Google and Facebook dominate internet advertising, and that’s providing a massive tailwind to Alphabet, with its market capitalization of roughly $830 billion. Revenue grew 26 percent to $32.7 billion in the three months that ended on June 30. Digital advertising revenue still accounts for less than half the $628 billion worldwide ad market, according to eMarketer, so there are potentially years of growth left ahead. Moreover, the massive amounts of data Alphabet collects, and the technical experience it has gained in running its network, gives the company a leg up in competing in new businesses, such as those based on machine learning and cloud-based services for enterprises.
Sure, Europe has given Alphabet a slap. The fine it levied against the firm for using its Android system in an anti-competitive manner to entrench itself in search and other markets reduced earnings by $5 billion. The fact the company offered figures excluding fines for both the second quarter and the same period last year is telling: such things aren’t limited to any one quarter. Europe’s new General Data Protection Regulation, which oversees consumers’ privacy and strictly limits how internet firms use their data, also came into force during the quarter, but had no noticeable effect.

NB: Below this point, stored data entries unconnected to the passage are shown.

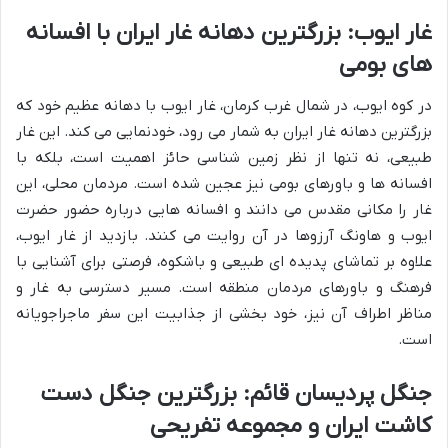
غار ایوب: بزرگترین دهانه غار ایران با افسانه
های بومی
در کوه ایوب، در شمال غرب کرمان، غار ایوب با دهانه عظیم خود که
بزرگترین دهانه غار ایران به شمار می رود، خودنمایی می کند. این غار
طبیعی، نه تنها از نظر زمین شناسی حائز اهمیت است، بلکه با
افسانه ها و باورهای بومی نیز عجین شده است. مردمان محلی، این
غار را مکانی مقدس می دانند و افسانه هایی درباره حضور حضرت
ایوب و هاونگ آرزوها در آن روایت می کنند. بازدید از غار ایوب،
علاوه بر تماشای پدیده ای طبیعی و باشکوه، فرصتی برای آشنایی با
فرهنگ و باورهای مردمان منطقه است. مسیر دسترسی به غار و
مناظر اطراف آن نیز، خود بخشی از جذابیت این سفر ماجراجویانه
است.
جنگل پردیسان قائم: بزرگترین جنگل دست
کاشت ایران و مجموعه تفریحی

Stripping out the fine to look at what’s actually happening to its business, Alphabet earned $8.3 billion and blew past analysts’ earnings estimates by over 23 percent. Even though these numbers were puffed up by new accounting rules on equity investments, Google is churning out extraordinary amounts of profit. Europe and other regulators will have to bring out bigger guns if they hope to disrupt Alphabet’s dominance.